Wednesday, August 11, 2010

Borrowings / Debts

Borrowings/Debts refers to the money owing to the banks and other members of the public (through the use of bonds - long term / notes - short term). In the event that the company is unable to pay off these borrowings / debts on time, the company is very likely to end up in a highly undesirable position.

The ability to pay of borrowing / debts are especially crucial to the survival of the company. Hence, we must always ensure that the company is able to pay off their borrowings within the time frame stipulated, to protect ourselves. By protecting such downsides, we will be able to lower our risk exposure. :)

Just imagine, in the aspect of owing the loan shark money and we can't pay them. So there's a chance that loan shark might spray / splash paint on our wall, write our unit number at the lift, threaten us, hit us, pose danger to us or our loved ones etc but we won't be declared bankrupt. Just that our life will be more miserable and might be in danger if we can't pay up. Which is pretty scary right?

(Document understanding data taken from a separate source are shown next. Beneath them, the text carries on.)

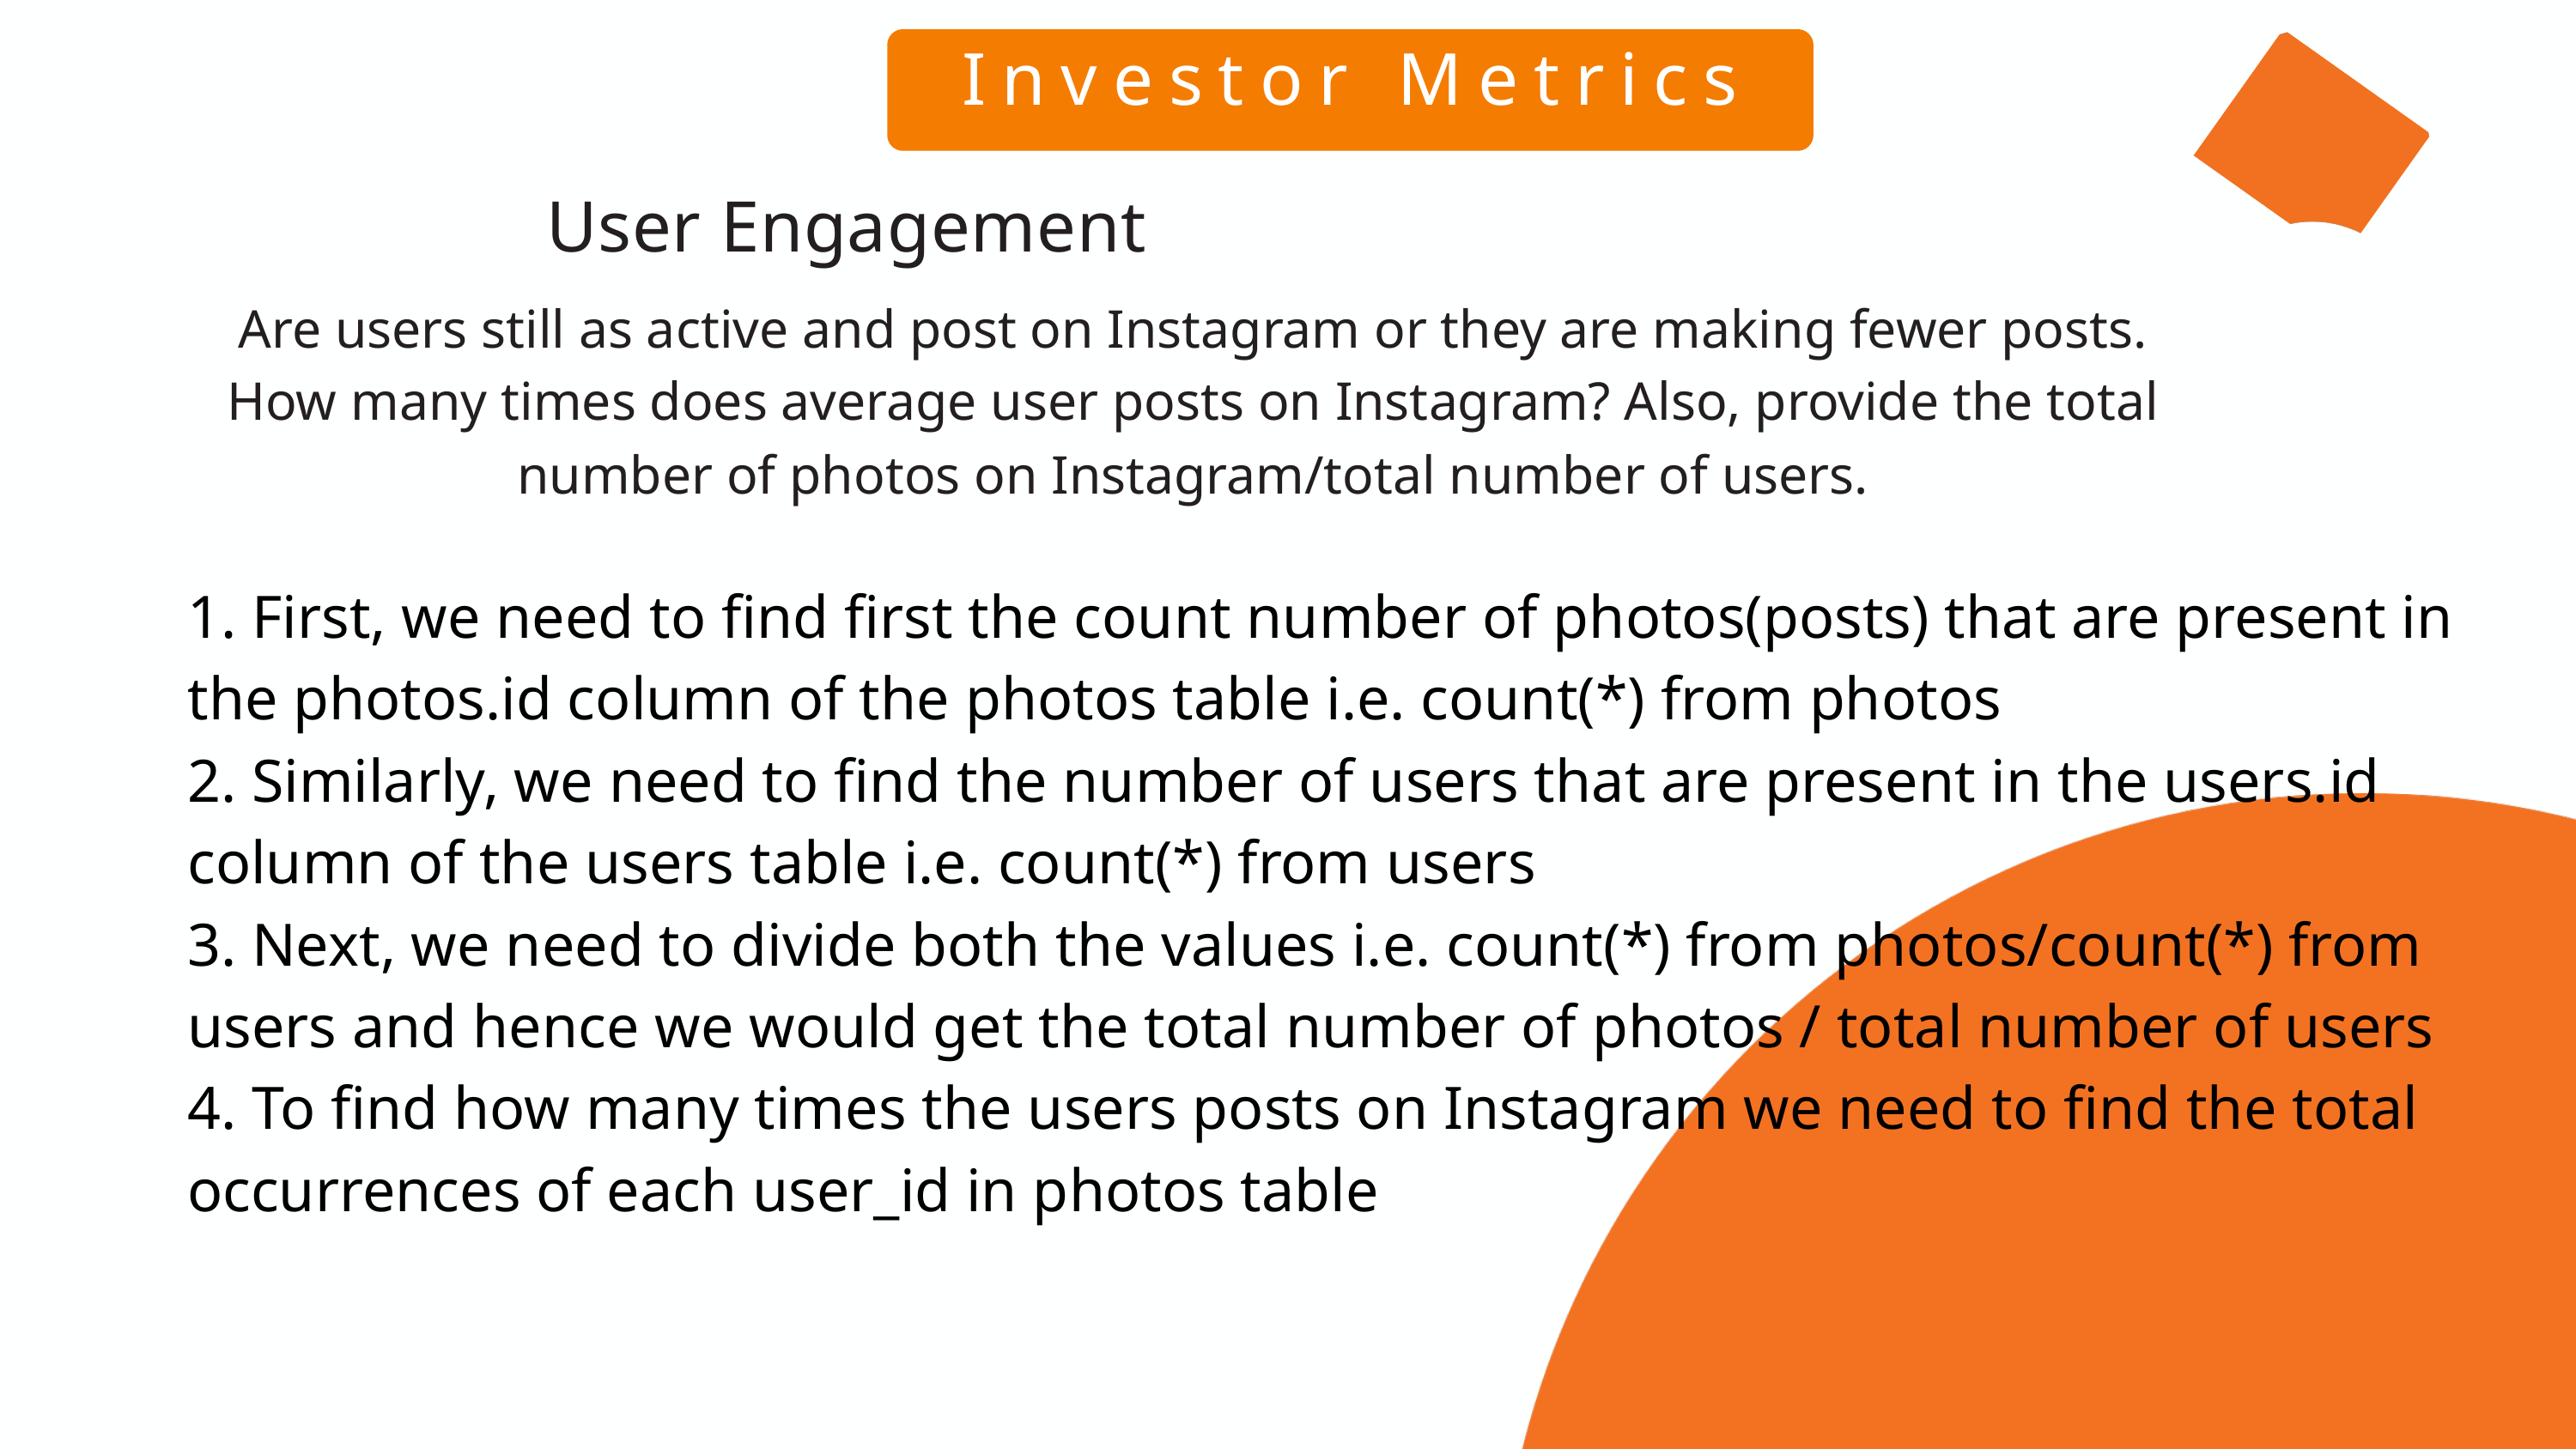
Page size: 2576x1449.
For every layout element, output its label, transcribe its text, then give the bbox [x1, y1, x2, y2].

text_box [1497, 793, 2576, 1449]
text_box [2193, 29, 2432, 261]
text_box Are users still as active and post on Instagram or they are making fewer posts. How many times does average user posts on Instagram? Also, provide the total number of photos on Instagram/total number of users. [192, 285, 2194, 505]
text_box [887, 28, 1814, 151]
text_box User Engagement [115, 167, 1579, 266]
text_box 1. First, we need to find first the count number of photos(posts) that are present in the photos.id column of the photos table i.e. count(*) from photos 2. Similarly, we need to find the number of users that are present in the users.id column of the users table i.e. count(*) from users 3. Next, we need to divide both the values i.e. count(*) from photos/count(*) from users and hence we would get the total number of photos / total number of users 4. To find how many times the users posts on Instagram we need to find the total occurrences of each user_id in photos table [187, 567, 2472, 1223]
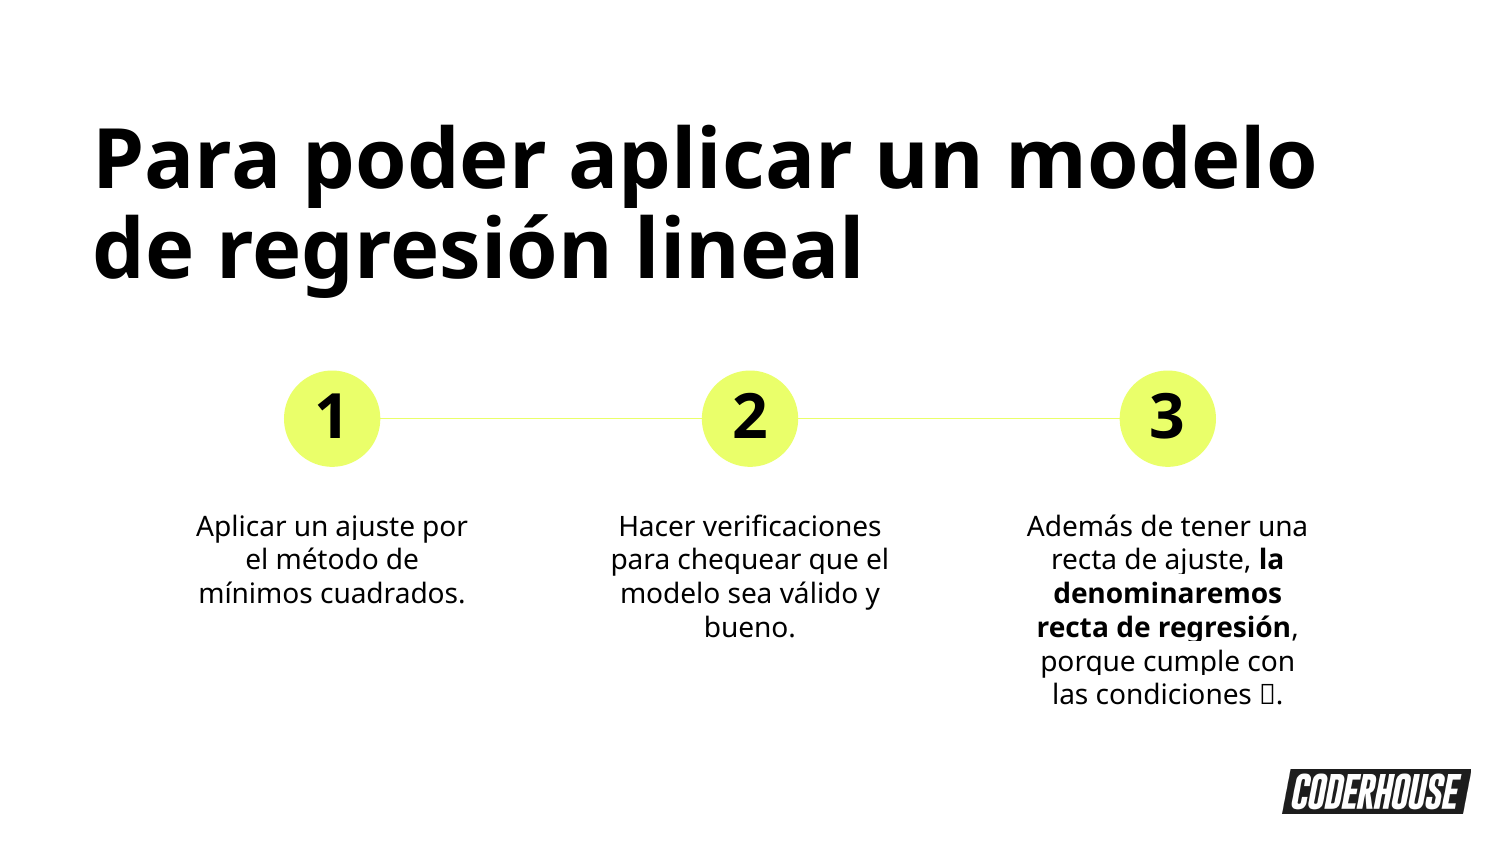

But when we owe bank money, and we can't pay up, there's only 2 results, either we become bankrupt and continue to slog and work so that we can pay back the money, or the mortgaged item will be possessed by the bank and they will sell it off to cover our debts.

Put this in the company's view. If the company can't pay up, there's also only 2 path, either it close down, or the bank will possess the item on mortgage and sell it off for money to cover the company's debt. But there could be a 3rd case that the government may want to save the company but this only applies if the company one that the government can't afford to let it close down.